INSTRUCTIONS FOR THE TASK = Return every entry below word for word and leave out any picture.

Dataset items
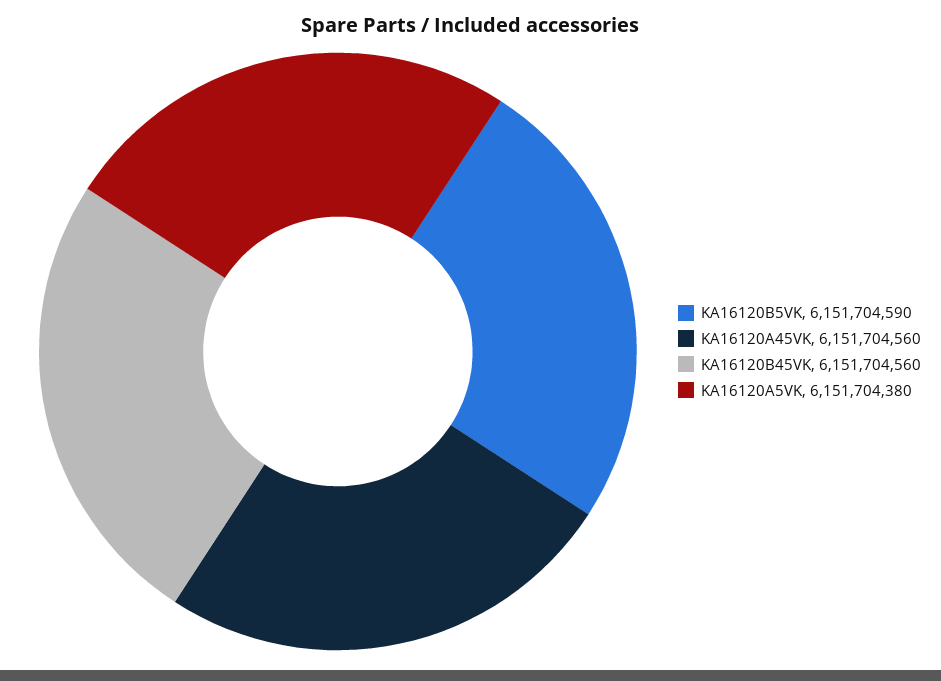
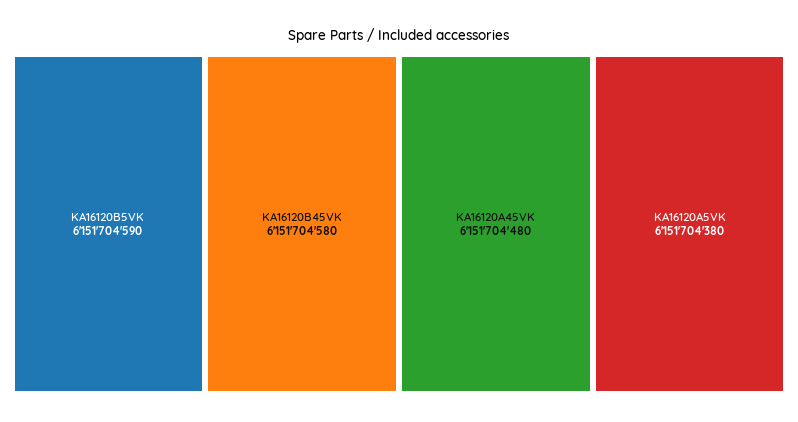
  {
    "KA16120B5VK": 6151704590,
-   "KA16120A45VK": 6151704560,
+   "KA16120A45VK": 6151704480,
-   "KA16120B45VK": 6151704560,
+   "KA16120B45VK": 6151704580,
    "KA16120A5VK": 6151704380
  }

EXERCISE RESPONSE =
  {
    "KA16120B5VK": 6151704590,
-   "KA16120A45VK": 6151704560,
+   "KA16120A45VK": 6151704480,
-   "KA16120B45VK": 6151704560,
+   "KA16120B45VK": 6151704580,
    "KA16120A5VK": 6151704380
  }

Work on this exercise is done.